A música ‘Terral’ de Ednardo nos embalará em nostalgia, sol, calor, água do mar e poesia como nossa música de fundo enquanto conhecemos uma grande, recatada, mas revolucionária mulher de vitórias. ‘Terral’ é a sua música favorita! Ela diz que quando a ouve, fica imaginando os cearenses que foram forçados a abandonar sua terra natal, deixando tudo para trás. “Sinto vontade de chorar, mas também sinto um orgulho imenso de ser cearense, de ter nascido nesse lugar abençoado. Essa música tem o poder de mexer com o coração e com a mente.” Conheçam a responsável por uma das ideias mais eficientes e louváveis em prol da herança cultural do povo fortalezense – Leila Nobre – criadora, dona e mantenedora de um blog e das contas Fortaleza Nobre no Instagram e Facebook. Enquanto uns destroem, ela tem construído a memória de nossa cidade há um pouco mais de uma década: uma paixão estimulada pelos momentos familiares que teve, especialmente com seu pai, e que ela cultiva e irradia através de aulas, palestras, escritos e postagens. Como o dia 25 de julho é o Dia Nacional do Escritor, esta é também nossa homenagem aos que fazem nossas mentes mais robustas com suas rimas, contos, relatos e criatividade!
Eu venho das dunas brancas
Onde eu queria ficar
Deitando os olhos cansados
Por onde a vida alcançar
Qual a história do Fortaleza Nobre?
Começou como uma ação natural e espontânea – apenas um hobby! Desde menina, eu gostava de escutar sobre a Fortaleza antiga. Meu pai era um saudosista e amava ficar falando da sua juventude e de como tudo havia mudado tão radicalmente. Foram tantas histórias e tantos bons momentos de pai e filha que elas acabaram empreguinando meu coração e mente e me deixando ainda mais curiosa. Eu queria saber mais sobre a minha cidade. Então, li o livro ‘A Normalista’ de Adolfo Caminha, e minha curiosidade explodiu. Passei a querer conhecer a Fortaleza ali narrada, descobrir as ruas de ontem na cidade de hoje, e foi quando comecei a colecionar fotos da capital e livros que contavam um pouco mais sobre a ‘loura desposada do sol’. O hobby ficou tão sério que em 2009, já com uma boa quantidade de material arquivado, tive a ideia de criar um blog, para compartilhar meu amor pela cidade com mais pessoas. Hoje, posso dizer que foi – sem dúvida – uma das melhores ideias que já tive. O Fortaleza Nobre tem aberto muitas portas. Conheci pessoas maravilhosas, escrevi um livro, participei de projetos incríveis, como a exposição “Corações e Mentes da Praia de Iracema” em 2011, fiz parte do projeto VÓS do Jornal Tribuna do Ceará em 2016, onde eu tinha uma coluna e falava sobre a cidade, com vários vídeos em pontos históricos, e, mais recentemente, colaborei com o Projeto Calçada Viva, no centro da cidade, na Rua Barão do Rio Branco, da Prefeitura Municipal de Fortaleza, com os quiosques temáticos, cada um trazendo um pouco da história de vários locais da cidade.

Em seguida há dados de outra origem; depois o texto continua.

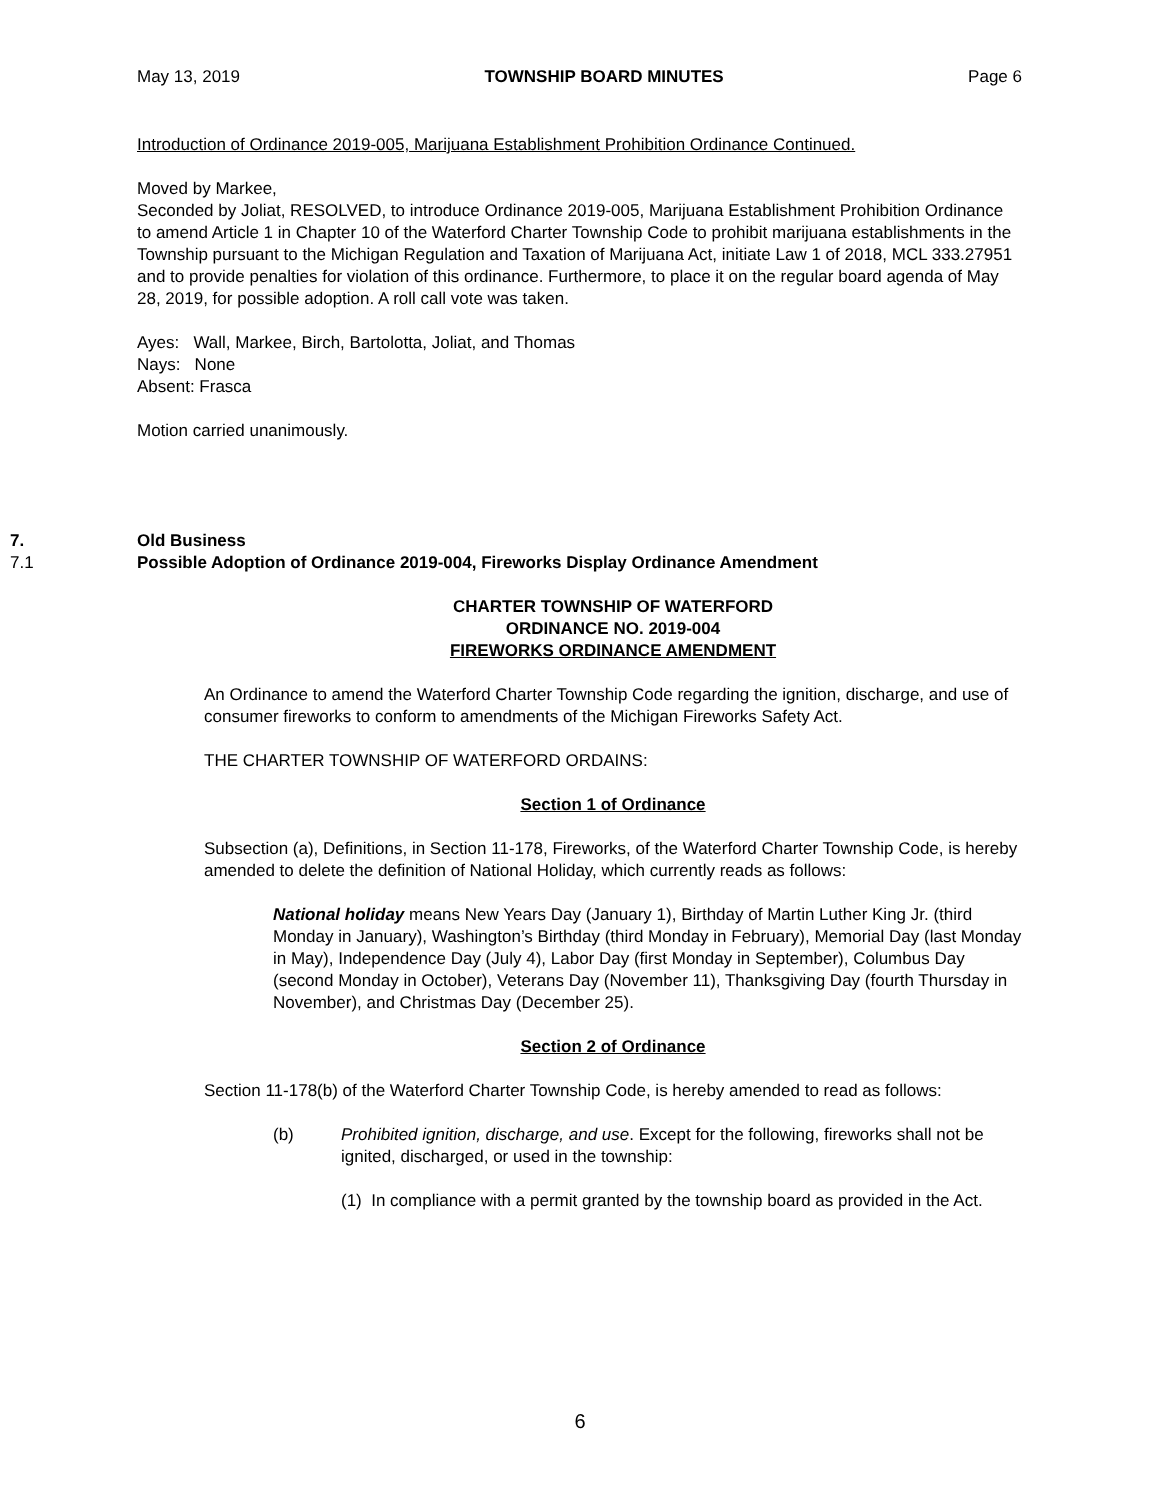May 13, 2019 TOWNSHIP BOARD MINUTES Page 6
Introduction of Ordinance 2019-005, Marijuana Establishment Prohibition Ordinance Continued.
Moved by Markee,
Seconded by Joliat, RESOLVED, to introduce Ordinance 2019-005, Marijuana Establishment Prohibition Ordinance to amend Article 1 in Chapter 10 of the Waterford Charter Township Code to prohibit marijuana establishments in the Township pursuant to the Michigan Regulation and Taxation of Marijuana Act, initiate Law 1 of 2018, MCL 333.27951 and to provide penalties for violation of this ordinance. Furthermore, to place it on the regular board agenda of May 28, 2019, for possible adoption. A roll call vote was taken.
Ayes: Wall, Markee, Birch, Bartolotta, Joliat, and Thomas
Nays: None
Absent: Frasca
Motion carried unanimously.
7. Old Business
7.1 Possible Adoption of Ordinance 2019-004, Fireworks Display Ordinance Amendment
CHARTER TOWNSHIP OF WATERFORD
ORDINANCE NO. 2019-004
FIREWORKS ORDINANCE AMENDMENT
An Ordinance to amend the Waterford Charter Township Code regarding the ignition, discharge, and use of consumer fireworks to conform to amendments of the Michigan Fireworks Safety Act.
THE CHARTER TOWNSHIP OF WATERFORD ORDAINS:
Section 1 of Ordinance
Subsection (a), Definitions, in Section 11-178, Fireworks, of the Waterford Charter Township Code, is hereby amended to delete the definition of National Holiday, which currently reads as follows:
National holiday means New Years Day (January 1), Birthday of Martin Luther King Jr. (third Monday in January), Washington’s Birthday (third Monday in February), Memorial Day (last Monday in May), Independence Day (July 4), Labor Day (first Monday in September), Columbus Day (second Monday in October), Veterans Day (November 11), Thanksgiving Day (fourth Thursday in November), and Christmas Day (December 25).
Section 2 of Ordinance
Section 11-178(b) of the Waterford Charter Township Code, is hereby amended to read as follows:
(b) Prohibited ignition, discharge, and use. Except for the following, fireworks shall not be ignited, discharged, or used in the township:
(1) In compliance with a permit granted by the township board as provided in the Act.
6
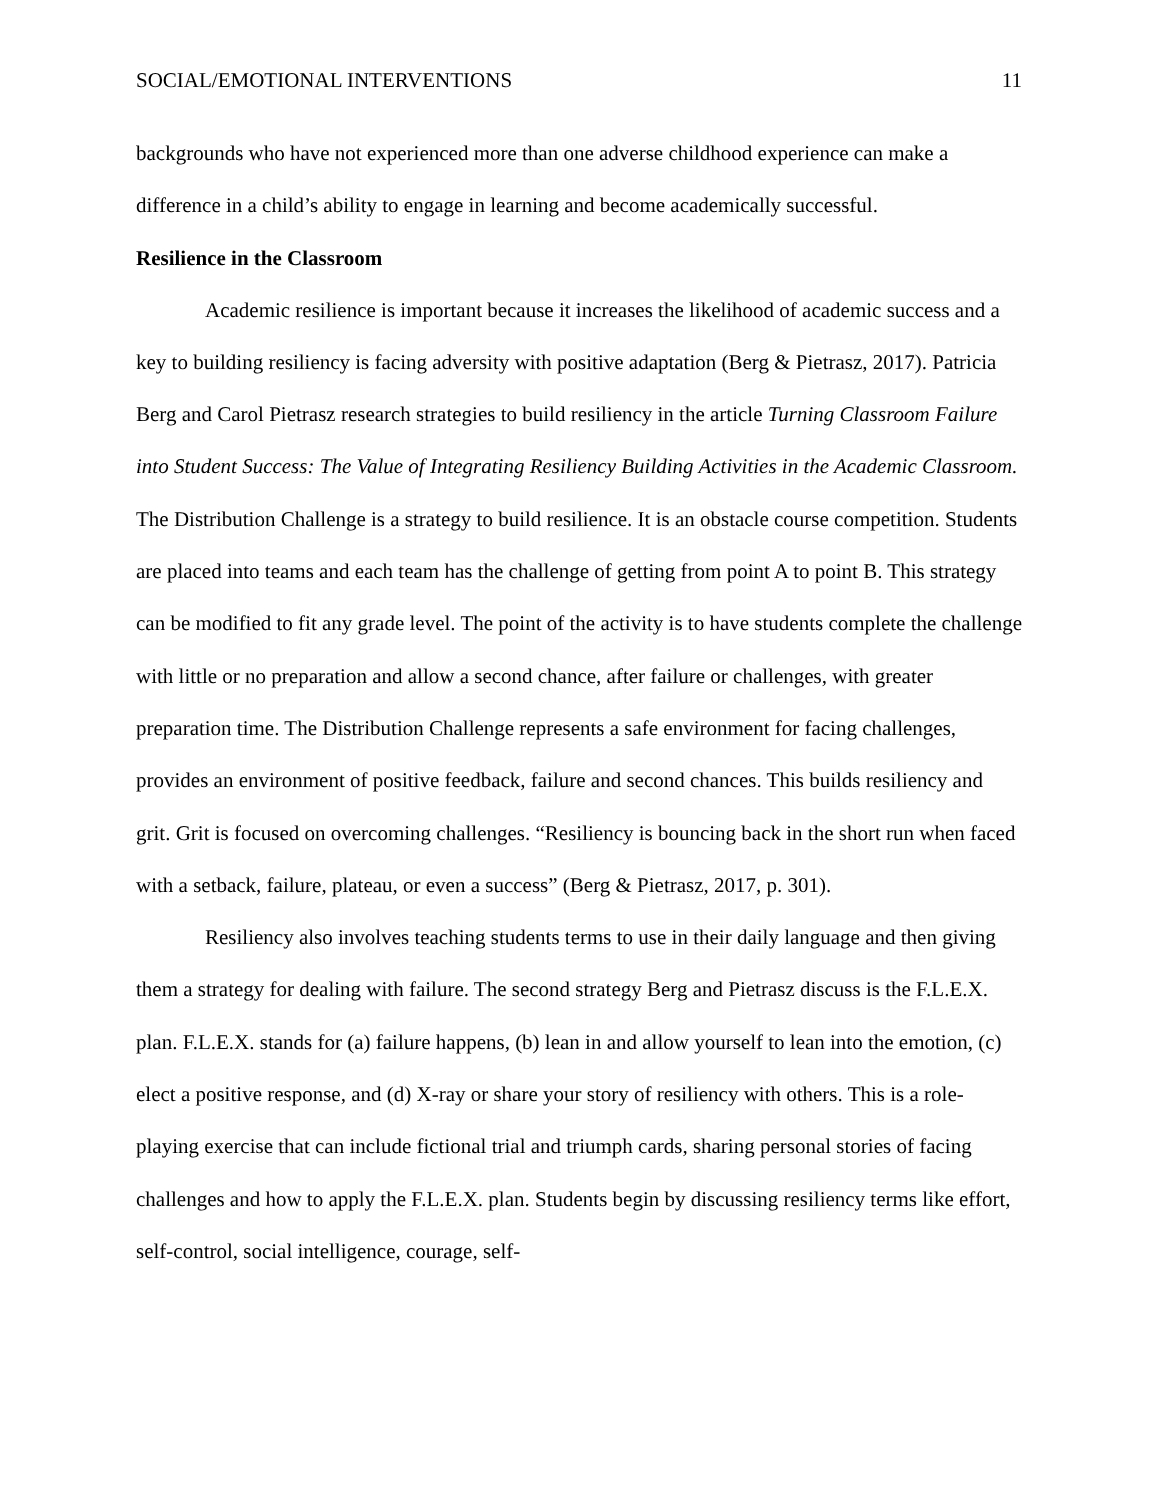SOCIAL/EMOTIONAL INTERVENTIONS 11
backgrounds who have not experienced more than one adverse childhood experience can make a difference in a child’s ability to engage in learning and become academically successful.
Resilience in the Classroom
Academic resilience is important because it increases the likelihood of academic success and a key to building resiliency is facing adversity with positive adaptation (Berg & Pietrasz, 2017). Patricia Berg and Carol Pietrasz research strategies to build resiliency in the article Turning Classroom Failure into Student Success: The Value of Integrating Resiliency Building Activities in the Academic Classroom. The Distribution Challenge is a strategy to build resilience. It is an obstacle course competition. Students are placed into teams and each team has the challenge of getting from point A to point B. This strategy can be modified to fit any grade level. The point of the activity is to have students complete the challenge with little or no preparation and allow a second chance, after failure or challenges, with greater preparation time. The Distribution Challenge represents a safe environment for facing challenges, provides an environment of positive feedback, failure and second chances. This builds resiliency and grit. Grit is focused on overcoming challenges. “Resiliency is bouncing back in the short run when faced with a setback, failure, plateau, or even a success” (Berg & Pietrasz, 2017, p. 301).
Resiliency also involves teaching students terms to use in their daily language and then giving them a strategy for dealing with failure. The second strategy Berg and Pietrasz discuss is the F.L.E.X. plan. F.L.E.X. stands for (a) failure happens, (b) lean in and allow yourself to lean into the emotion, (c) elect a positive response, and (d) X-ray or share your story of resiliency with others. This is a role-playing exercise that can include fictional trial and triumph cards, sharing personal stories of facing challenges and how to apply the F.L.E.X. plan. Students begin by discussing resiliency terms like effort, self-control, social intelligence, courage, self-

Há algum episódio marcante ao longo de sua vida de pesquisadora e historiadora?
Um belo dia recebi uma mensagem da Glória Perez por WhatsApp. Sim, a superpoderosa escritora, roteirista, produtora e autora brasileira ganhadora do Prêmio Emmy, e, ainda por cima, neta de avó cearense. Eu fiquei meio sem saber o que pensar… Ela entrou em contato querendo saber sobre o paradeiro de um primo seu, que havia morrido pilotando um avião que caiu na avenida Dom Manoel – um triste acontecimento em 1942 que ficou conhecido como O Caso Balalaika. Glória falou que já havia revirado tudo procurando reportagens sobre o acidente de seu primo e não havia tido sucesso; foi quando, pesquisando sites cearenses, achou o FN e entrou em contato. Após alguns dias de conversas e muita pesquisa, conseguimos montar seu quebra-cabeças pessoal e o assunto virou postagem no blog. Foi um momento investigativo bem gratificante de utilidade pública que pode confortar alguns corações. Foi – literalmente – glorioso ajudar!
Meu céu é pleno de paz
Sem chaminés ou fumaça
No peito enganos mil
Na Terra é pleno abril
Você pode listar algumas alegrias que o Fortaleza Nobre lhe trouxe?
Saber que ele já foi tema de monografias e de diversos trabalhos não tem preço. Amo receber e-mails de professores e alunos elogiando o conteúdo e dizendo que estão usando-o em salas de aulas. Quero que cada vez mais nossos jovens sintam esse amor por Fortaleza. Só assim, teremos mais pessoas querendo preservar nossa história, que existe, sim, apesar de muitos insistirem que não, e deve ser preservada. No Facebook, até agora somos 48.000 apaixonados por Fortaleza e sua história. No Instagram, como é algo mais recente para o FN, somos ainda 11.300 seguidores – mas vamos fazer isso mudar. Esse artigo e seus leitores podem ajudar e dar uma forcinha!
Como a maioria do meu público é de pessoas que viveram em algumas épocas relatadas no blog, grande parte dos comentários são de saudosismo, que acabam, inclusive, enriquecendo ainda mais a postagem, pois as pessoas contam detalhes que só quem realmente viveu o momento pode falar. Muitas reminiscências que eu não fazia ideia, mesmo pesquisando bastante sobre determinado assunto me chegam a partir de relatos de seguidores, material que é cruzado com outras informações e dados que levantamos e, muitas vezes, embasados por fotos, cartas e documentos da época.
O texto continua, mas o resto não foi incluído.